Humanities is the study of English language arts, philosophy, history, and social studies.
Our academic classes emphasize interdisciplinary thinking, project-based learning, and student constructions of understanding. In the Humanities courses, BAA students explore the role of the artist in society, the power structure in the United States, and the nature of art and beauty throughout history.
BAA requires graduating seniors to have taken four Humanities courses.
In Humanities I: The Artist and Humanity, students use project-based learning to examine the question: How do artists connect and contribute to Humanity? As they explore critical connections and contributions, students deepen their understanding of human experiences in the world through five fundamental humanities disciplines: geography, economy, history, and literature, and arts. Each of these disciplines comprises a united foundation in case studies from the birthplace of humanity and art, Afrika.
As the culmination of each unit’s project, students apply what they have learned to addressing the needs and interests of an authentic, live audience. Previous projects have included a poetry slam to address issues of racism, an exhibition to enhance knowledge of ancient Afrikan civilizations, and a fair fashion market to promote fair working conditions and environmental sustainability.
Humanities II: The Art of Power and Politics asks, who has the power in the United States and why? Using an interdisciplinary approach that includes sociology, history, and civics, students investigate this question by learning about the cultures, contributions, struggles, and successes of various social groups in the U.S. Past readings have included A Raisin in the Sun by Lorraine Hansberry and Flight by Sherman Alexie.
The Humanities II exhibition asks students to think about how to generate power within their community or broader society. Students research an issue of their choice and create a community forum or civic engagement project to educate and mobilize their peers, families, local leaders, and organizations around that particular issue.
Humanities III is an examination of modern history and movements from World War II to the present. Students engage historical, philosophical, and literary texts representing American and global perspectives. There is a heavy emphasis on research, analytical writing, and thesis development. This course focuses on key issues in modern societies: What threatens society(ies)? What strengthens society(ies)? What is our responsibility as an individual, as a society? Primary readings include excerpts of literature from the middle of the twentieth century to modern authors.
Assessments include a midterm exam, an 8-10 pages paper benchmark (a graduation requirement that students must earn a “3” on), and a triad exhibition.
Humanities IV: Art, Aesthetics, and the Human Condition provides students with a critical frame for evaluating Western art and for understanding how art in the Western World has been deconstructed from Western and non-Western lenses.

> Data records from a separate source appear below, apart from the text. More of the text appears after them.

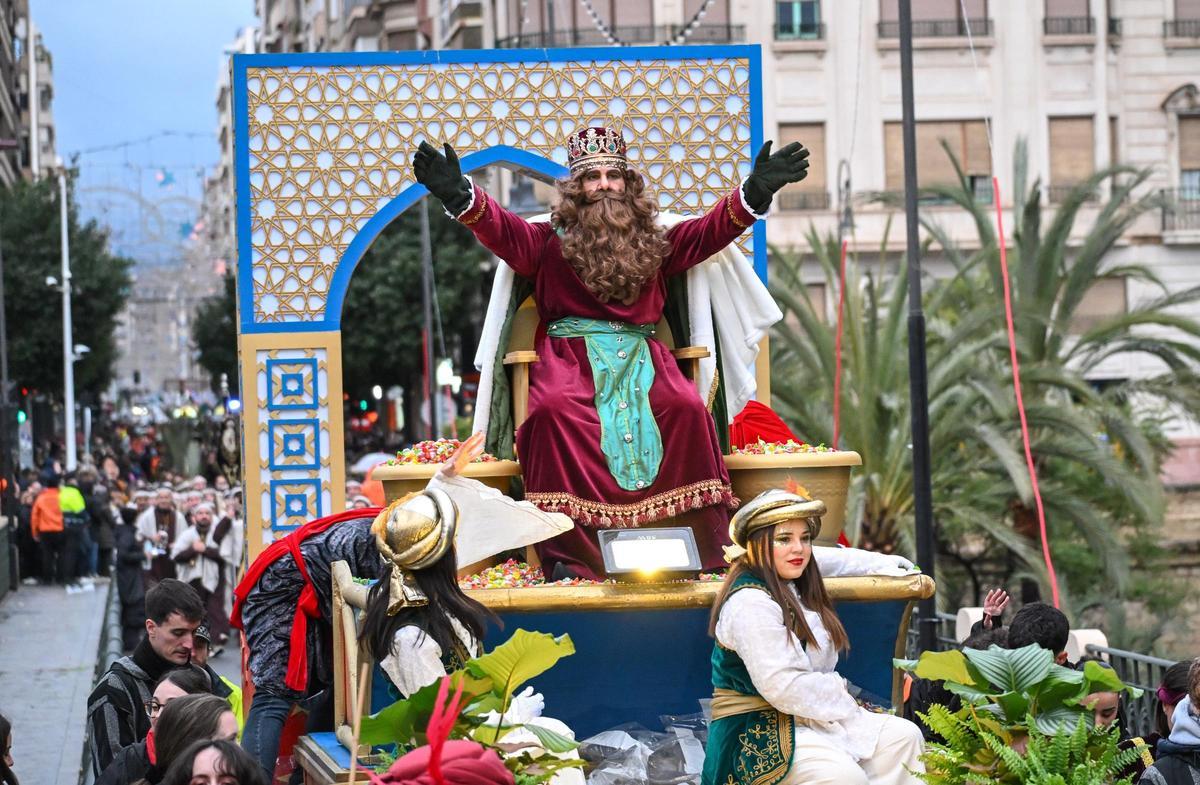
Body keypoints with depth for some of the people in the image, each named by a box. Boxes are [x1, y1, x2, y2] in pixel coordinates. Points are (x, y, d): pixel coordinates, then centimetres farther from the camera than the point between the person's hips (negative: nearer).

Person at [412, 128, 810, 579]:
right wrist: (459, 194, -23)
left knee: (686, 408, -27)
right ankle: (566, 553, -33)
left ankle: (707, 547, -20)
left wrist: (755, 191, -4)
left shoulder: (655, 244, 19)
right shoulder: (552, 242, 11)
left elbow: (712, 229, 12)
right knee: (554, 410, -34)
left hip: (640, 357, 2)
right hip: (571, 356, -2)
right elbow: (501, 230, -3)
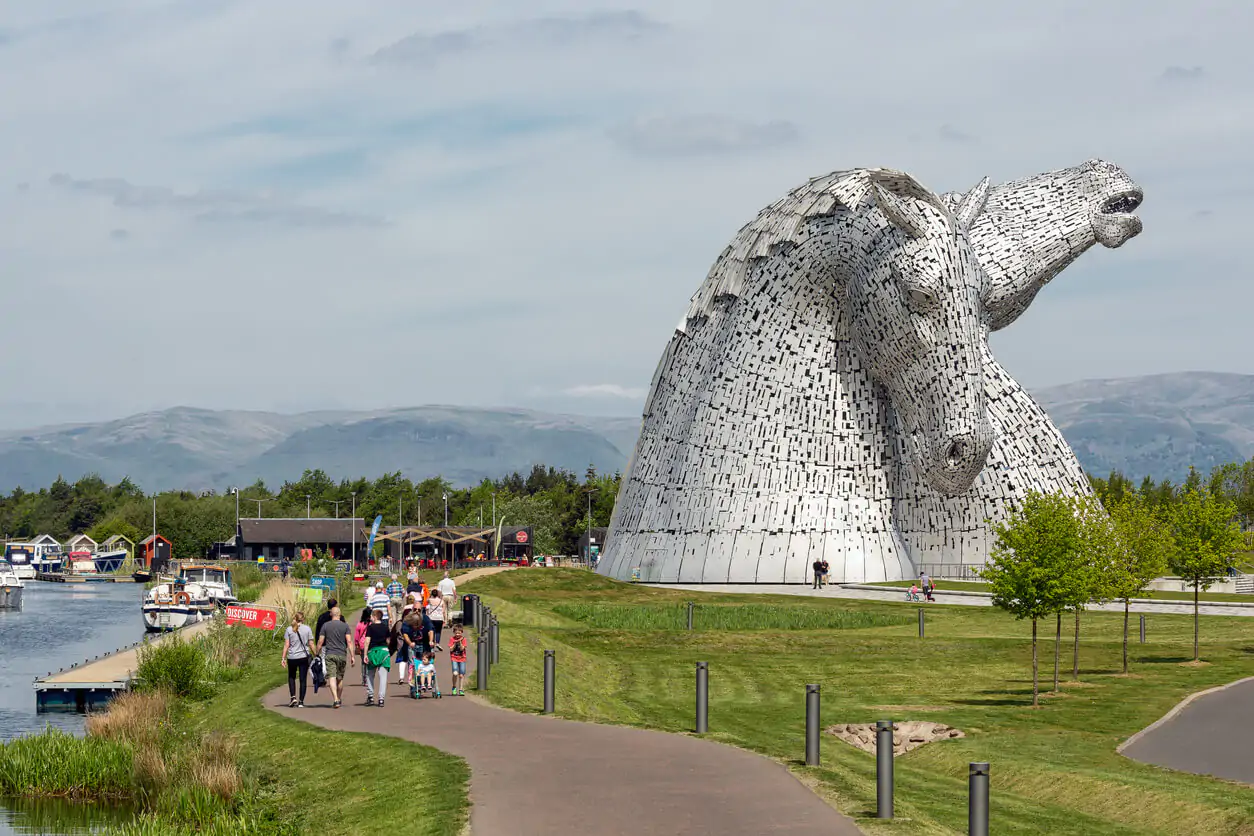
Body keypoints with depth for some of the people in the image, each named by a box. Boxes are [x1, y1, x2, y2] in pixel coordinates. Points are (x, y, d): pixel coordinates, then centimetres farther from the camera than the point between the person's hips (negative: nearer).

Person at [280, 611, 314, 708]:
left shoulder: (289, 629, 0)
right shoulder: (307, 629, -1)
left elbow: (286, 645, -2)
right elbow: (311, 644, -1)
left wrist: (283, 658, 1)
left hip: (292, 657, 0)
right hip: (304, 657, 0)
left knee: (291, 677, 18)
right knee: (303, 679, 5)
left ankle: (293, 697, 2)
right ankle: (301, 702, 4)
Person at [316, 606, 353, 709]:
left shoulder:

Students examine the following questions: What is art? What is valuable? Who decides what is art in a society? Along with these questions, students explore the construction of the Classical, Romantic, Modern, and Post-Modern aesthetics through music, visual art, dance, and theatre. Readings include various Western canonical texts from The Book of Job, The Republic, Death of a Salesman, and The Stranger.

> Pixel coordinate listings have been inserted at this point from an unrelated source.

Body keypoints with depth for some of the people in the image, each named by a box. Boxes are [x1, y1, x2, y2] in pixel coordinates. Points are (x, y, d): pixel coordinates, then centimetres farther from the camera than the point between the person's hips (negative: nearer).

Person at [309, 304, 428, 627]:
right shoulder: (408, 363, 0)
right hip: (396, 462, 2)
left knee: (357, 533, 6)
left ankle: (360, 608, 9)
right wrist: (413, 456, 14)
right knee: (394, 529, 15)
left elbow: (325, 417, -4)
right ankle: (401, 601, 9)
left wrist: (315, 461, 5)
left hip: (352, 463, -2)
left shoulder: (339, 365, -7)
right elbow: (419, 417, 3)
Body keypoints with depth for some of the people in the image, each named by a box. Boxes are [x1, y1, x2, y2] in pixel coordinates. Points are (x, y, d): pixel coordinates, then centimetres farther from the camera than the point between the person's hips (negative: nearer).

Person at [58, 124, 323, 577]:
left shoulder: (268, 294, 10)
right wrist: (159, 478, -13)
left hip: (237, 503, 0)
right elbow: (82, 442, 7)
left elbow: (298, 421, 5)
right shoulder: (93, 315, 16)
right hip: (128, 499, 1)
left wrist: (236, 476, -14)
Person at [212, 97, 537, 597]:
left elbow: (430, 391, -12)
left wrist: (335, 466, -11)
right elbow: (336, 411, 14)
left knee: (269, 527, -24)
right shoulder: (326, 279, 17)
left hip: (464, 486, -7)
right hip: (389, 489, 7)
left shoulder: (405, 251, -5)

Assessments include either online learning final projects or a mid-term blue-book exam and a collaborative capstone exhibition process with a 12-15 page paper and a 45-minute presentation developed from a unique theoretical lens.
In our academic courses, students have the opportunity to earn an “Open Honors” distinction. Students may self-select to apply to receive honors. Students applying for honors must complete additional assignments, projects, and/or other major assessments, and fulfill additional requirements for exhibitions. Students’ transcripts will reflect the honors credit.